Work instruction
The required result is a copy of each line below in which "round" appears.

[Stored data]
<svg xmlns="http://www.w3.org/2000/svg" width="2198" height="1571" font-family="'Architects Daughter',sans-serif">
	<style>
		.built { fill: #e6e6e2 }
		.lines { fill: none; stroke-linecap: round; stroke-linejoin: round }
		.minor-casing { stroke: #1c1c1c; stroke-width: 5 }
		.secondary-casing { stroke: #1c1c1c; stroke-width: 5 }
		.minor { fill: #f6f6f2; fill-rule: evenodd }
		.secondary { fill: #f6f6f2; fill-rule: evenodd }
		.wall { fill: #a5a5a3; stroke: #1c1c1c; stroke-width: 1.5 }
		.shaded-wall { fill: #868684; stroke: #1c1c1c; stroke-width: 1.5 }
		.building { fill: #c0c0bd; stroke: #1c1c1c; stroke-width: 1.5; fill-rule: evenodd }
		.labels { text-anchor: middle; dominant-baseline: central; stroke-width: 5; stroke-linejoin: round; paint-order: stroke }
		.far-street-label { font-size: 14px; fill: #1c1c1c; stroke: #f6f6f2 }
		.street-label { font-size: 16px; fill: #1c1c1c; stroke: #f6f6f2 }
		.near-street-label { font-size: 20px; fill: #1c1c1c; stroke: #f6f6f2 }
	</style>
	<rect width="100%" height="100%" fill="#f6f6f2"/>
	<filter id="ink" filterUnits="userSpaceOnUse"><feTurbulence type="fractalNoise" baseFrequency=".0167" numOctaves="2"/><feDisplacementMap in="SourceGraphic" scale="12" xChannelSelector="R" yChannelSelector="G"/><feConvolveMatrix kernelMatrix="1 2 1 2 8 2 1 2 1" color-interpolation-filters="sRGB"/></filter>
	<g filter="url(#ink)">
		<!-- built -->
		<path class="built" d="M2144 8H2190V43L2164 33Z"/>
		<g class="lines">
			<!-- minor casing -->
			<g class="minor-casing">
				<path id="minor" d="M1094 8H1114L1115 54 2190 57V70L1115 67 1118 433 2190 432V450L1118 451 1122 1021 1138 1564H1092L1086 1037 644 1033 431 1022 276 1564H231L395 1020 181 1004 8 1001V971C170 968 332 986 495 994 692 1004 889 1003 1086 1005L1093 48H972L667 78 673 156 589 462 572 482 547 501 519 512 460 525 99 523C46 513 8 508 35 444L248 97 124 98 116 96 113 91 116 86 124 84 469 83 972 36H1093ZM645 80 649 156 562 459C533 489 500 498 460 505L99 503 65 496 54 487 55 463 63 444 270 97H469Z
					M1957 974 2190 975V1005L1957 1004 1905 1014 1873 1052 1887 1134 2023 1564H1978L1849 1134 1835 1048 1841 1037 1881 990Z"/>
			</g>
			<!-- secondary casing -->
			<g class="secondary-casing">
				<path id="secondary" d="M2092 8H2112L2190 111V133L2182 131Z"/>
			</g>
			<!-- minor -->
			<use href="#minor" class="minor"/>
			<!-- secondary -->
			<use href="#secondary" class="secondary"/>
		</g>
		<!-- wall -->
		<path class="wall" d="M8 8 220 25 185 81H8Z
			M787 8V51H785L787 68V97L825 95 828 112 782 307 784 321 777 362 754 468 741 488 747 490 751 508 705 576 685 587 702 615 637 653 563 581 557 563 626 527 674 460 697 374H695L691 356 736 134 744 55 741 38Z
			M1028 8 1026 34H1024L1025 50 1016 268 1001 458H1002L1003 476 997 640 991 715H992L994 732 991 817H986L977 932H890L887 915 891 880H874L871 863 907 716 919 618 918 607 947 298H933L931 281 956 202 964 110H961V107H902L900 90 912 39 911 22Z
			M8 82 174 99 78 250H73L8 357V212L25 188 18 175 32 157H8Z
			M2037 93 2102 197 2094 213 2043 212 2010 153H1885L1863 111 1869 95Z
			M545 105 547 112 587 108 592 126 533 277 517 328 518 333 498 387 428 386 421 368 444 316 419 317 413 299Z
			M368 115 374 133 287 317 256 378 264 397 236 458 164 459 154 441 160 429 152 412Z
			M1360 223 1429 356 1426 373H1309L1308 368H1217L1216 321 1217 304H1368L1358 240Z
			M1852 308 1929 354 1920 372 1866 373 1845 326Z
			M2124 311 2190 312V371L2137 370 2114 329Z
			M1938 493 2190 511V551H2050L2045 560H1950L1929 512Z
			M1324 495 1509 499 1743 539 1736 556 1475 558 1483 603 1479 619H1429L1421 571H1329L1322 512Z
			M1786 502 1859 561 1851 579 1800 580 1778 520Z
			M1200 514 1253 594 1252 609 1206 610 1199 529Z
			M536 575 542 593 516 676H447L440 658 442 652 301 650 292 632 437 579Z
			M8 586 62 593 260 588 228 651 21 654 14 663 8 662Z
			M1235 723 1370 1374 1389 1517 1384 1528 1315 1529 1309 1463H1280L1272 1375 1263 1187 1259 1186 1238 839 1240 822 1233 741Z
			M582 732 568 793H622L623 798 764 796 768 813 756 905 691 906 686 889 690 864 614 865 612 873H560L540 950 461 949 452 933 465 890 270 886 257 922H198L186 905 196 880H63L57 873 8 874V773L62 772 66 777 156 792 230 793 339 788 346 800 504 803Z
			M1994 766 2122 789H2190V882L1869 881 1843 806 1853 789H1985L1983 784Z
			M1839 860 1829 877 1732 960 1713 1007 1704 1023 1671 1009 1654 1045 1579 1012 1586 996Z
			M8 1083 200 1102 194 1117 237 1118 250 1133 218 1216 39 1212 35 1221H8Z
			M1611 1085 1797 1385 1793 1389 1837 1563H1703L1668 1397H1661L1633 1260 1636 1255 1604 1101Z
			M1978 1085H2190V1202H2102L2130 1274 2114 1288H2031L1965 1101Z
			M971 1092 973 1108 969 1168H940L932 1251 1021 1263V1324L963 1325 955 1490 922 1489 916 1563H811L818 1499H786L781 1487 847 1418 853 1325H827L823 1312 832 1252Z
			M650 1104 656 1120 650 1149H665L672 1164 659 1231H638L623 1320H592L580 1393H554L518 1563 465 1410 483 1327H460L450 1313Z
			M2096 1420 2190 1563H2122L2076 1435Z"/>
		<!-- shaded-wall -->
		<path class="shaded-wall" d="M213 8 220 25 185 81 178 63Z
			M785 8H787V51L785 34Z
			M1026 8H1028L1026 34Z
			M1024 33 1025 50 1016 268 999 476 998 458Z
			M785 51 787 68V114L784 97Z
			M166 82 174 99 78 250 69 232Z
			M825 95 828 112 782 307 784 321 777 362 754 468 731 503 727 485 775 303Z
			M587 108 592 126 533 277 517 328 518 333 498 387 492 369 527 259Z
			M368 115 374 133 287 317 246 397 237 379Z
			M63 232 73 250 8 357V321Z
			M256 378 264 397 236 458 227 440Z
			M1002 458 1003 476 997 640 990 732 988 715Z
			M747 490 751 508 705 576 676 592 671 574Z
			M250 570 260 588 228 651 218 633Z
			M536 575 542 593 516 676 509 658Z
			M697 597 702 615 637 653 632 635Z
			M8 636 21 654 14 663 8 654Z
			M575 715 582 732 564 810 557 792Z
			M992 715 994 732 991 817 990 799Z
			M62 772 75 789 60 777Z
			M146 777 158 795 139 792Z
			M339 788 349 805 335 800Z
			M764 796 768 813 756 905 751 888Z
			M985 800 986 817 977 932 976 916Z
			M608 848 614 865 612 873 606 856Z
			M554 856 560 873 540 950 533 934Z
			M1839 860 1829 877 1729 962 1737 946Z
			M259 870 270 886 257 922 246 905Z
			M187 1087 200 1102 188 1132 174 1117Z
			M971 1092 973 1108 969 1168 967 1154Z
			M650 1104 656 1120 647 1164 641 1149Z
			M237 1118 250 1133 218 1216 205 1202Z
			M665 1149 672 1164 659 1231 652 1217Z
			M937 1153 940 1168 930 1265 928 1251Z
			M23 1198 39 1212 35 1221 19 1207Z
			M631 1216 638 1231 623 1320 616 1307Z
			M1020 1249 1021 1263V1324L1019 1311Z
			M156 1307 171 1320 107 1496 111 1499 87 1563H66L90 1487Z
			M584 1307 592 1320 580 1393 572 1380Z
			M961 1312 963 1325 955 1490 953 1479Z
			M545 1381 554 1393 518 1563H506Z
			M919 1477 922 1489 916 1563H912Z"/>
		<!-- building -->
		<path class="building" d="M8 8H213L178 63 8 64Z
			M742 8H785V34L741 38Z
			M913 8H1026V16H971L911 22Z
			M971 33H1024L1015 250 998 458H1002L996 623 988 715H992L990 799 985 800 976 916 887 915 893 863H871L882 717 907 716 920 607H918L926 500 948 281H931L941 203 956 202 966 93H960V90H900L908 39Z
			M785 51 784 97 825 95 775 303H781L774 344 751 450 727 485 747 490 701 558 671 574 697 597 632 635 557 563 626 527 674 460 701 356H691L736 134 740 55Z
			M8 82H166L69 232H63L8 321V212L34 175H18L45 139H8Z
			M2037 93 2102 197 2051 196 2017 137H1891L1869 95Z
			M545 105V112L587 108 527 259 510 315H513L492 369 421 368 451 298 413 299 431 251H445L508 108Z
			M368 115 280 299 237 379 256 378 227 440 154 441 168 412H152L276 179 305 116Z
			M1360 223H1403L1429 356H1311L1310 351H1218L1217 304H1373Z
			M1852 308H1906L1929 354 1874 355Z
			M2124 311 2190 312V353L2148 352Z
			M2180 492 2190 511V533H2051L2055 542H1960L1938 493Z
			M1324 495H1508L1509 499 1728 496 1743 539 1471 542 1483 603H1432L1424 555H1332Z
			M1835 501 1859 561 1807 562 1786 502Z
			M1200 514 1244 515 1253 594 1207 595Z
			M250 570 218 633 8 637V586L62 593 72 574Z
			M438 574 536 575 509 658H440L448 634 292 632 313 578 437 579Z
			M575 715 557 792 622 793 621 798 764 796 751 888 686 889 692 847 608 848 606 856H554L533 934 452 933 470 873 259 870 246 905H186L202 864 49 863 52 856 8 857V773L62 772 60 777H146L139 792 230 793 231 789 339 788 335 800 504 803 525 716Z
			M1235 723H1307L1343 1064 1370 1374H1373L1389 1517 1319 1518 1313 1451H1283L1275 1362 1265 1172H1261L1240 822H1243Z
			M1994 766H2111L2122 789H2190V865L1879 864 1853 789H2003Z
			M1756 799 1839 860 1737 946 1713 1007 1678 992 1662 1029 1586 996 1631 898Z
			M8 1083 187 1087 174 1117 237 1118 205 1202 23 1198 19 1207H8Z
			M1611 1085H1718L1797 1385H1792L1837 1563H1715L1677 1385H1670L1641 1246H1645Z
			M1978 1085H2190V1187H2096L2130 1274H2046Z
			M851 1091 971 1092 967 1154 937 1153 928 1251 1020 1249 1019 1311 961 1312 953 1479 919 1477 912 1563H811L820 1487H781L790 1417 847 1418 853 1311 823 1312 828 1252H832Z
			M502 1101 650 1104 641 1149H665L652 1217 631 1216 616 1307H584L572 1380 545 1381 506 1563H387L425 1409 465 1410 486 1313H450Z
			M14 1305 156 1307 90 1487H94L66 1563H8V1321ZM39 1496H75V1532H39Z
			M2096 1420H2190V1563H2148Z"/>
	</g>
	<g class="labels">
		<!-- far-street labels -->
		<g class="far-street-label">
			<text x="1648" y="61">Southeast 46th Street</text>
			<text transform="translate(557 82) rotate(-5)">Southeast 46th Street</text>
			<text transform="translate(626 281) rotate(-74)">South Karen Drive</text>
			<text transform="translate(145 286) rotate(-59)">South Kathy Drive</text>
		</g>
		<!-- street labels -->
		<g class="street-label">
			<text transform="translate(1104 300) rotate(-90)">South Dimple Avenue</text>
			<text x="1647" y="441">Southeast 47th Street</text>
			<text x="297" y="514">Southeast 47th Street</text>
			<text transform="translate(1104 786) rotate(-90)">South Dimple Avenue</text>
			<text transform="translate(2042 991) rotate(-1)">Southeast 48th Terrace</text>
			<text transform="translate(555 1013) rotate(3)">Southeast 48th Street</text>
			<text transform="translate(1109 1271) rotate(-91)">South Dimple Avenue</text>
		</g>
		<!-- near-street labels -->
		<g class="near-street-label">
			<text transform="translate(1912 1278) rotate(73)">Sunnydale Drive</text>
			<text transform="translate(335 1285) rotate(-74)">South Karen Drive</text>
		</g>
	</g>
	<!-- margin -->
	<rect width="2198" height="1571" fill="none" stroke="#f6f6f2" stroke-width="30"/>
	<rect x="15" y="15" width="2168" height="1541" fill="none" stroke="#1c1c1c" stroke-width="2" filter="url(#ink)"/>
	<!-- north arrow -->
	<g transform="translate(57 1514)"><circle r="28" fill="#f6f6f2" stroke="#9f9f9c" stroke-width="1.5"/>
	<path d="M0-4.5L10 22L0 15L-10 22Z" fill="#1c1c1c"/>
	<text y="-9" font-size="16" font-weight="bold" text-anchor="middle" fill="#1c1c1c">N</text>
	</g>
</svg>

Result of this task
		.lines { fill: none; stroke-linecap: round; stroke-linejoin: round }
		.labels { text-anchor: middle; dominant-baseline: central; stroke-width: 5; stroke-linejoin: round; paint-order: stroke }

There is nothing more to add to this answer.